A exposição também chamou atenção para as relações de consumo e energia provocada pelo digital a partir de obras que problematizam territórios marcados pela extração e circulação de carvão, hidrelétricas e petróleo. O texto curatorial critica o estabelecimento de infraestruturas a partir de uma cosmovisão monotecnológica e busca promover a tecnodiversidade:

A perpetuação dessa narrativa, em contex¬tos atravessados por tecnologias eletrônicas e digitais, tende a tratar como neutro e universal o saber e o corpo do sujeito que a escreve. Mas sabemos que nossas visões de mundo são sempre recortadas, e também limitadas, assim como a de programadores de algoritmos, cientistas da com-putação, engenheiros de grandes infraestruturas etc. Estes acabam por valorizar, visibilizar e es¬truturar o funcionamento das tecnologias e suas infraestruturas, a partir de certos saberes, corpos, culturas, geografias, políticas, e não outros (BUENO; NOBRE, 2018, p. 16).

_LINHAS DE DADOS_:
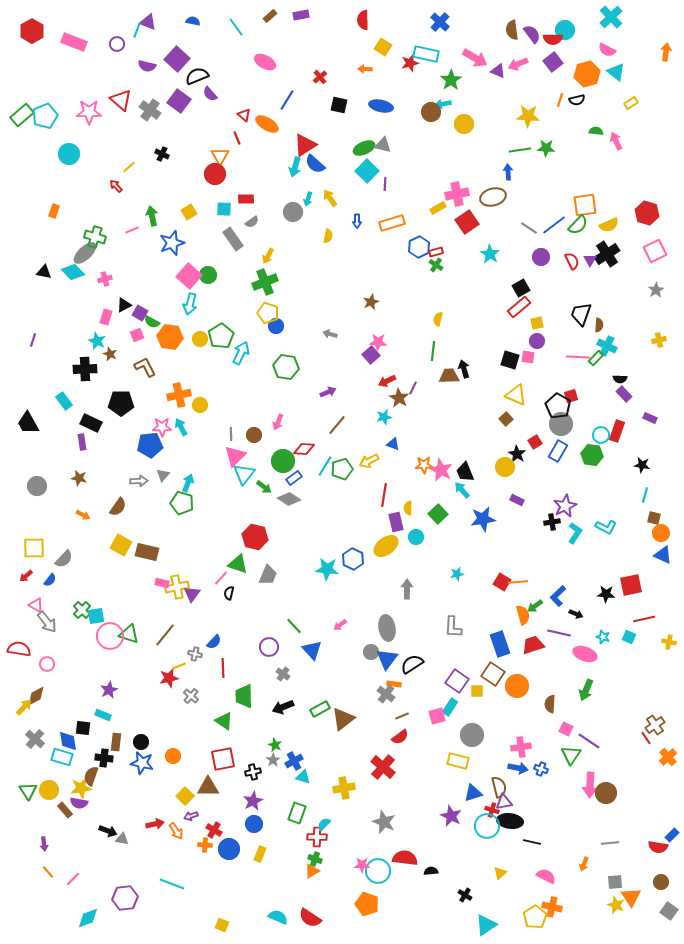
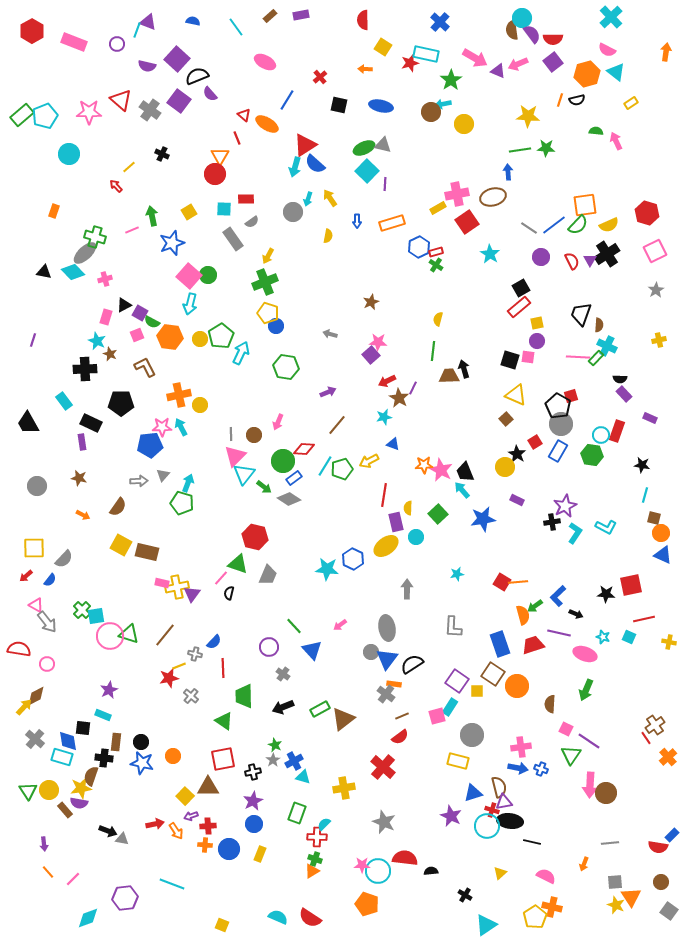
cyan circle at (565, 30): moved 43 px left, 12 px up
red cross at (214, 830): moved 6 px left, 4 px up; rotated 35 degrees counterclockwise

_INSTRUÇÕES_:
**a.** Traduza para o inglês a seguinte frase do texto sobre a exposição: "A exposição também chamou atenção para as relações de consumo e energia provocada pelo digital a partir de obras que problematizam territórios marcados pela extração e circulação de carvão, hidrelétricas e petróleo."
**b.** No texto sobre a exposição, reescreva tudo o que vai de "A perpetuação dessa" até "2018, p. 16).", substituindo "programadores" por "desenvolvedores".

_RESPOSTAS DO EXERCÍCIO_:
**a.** The exhibition also drew attention to the relations of consumption and energy brought about by the digital, through works that problematize territories marked by the extraction and circulation of coal, hydroelectric dams, and oil.

**b.**
A perpetuação dessa narrativa, em contex¬tos atravessados por tecnologias eletrônicas e digitais, tende a tratar como neutro e universal o saber e o corpo do sujeito que a escreve. Mas sabemos que nossas visões de mundo são sempre recortadas, e também limitadas, assim como a de desenvolvedores de algoritmos, cientistas da com-putação, engenheiros de grandes infraestruturas etc. Estes acabam por valorizar, visibilizar e es¬truturar o funcionamento das tecnologias e suas infraestruturas, a partir de certos saberes, corpos, culturas, geografias, políticas, e não outros (BUENO; NOBRE, 2018, p. 16).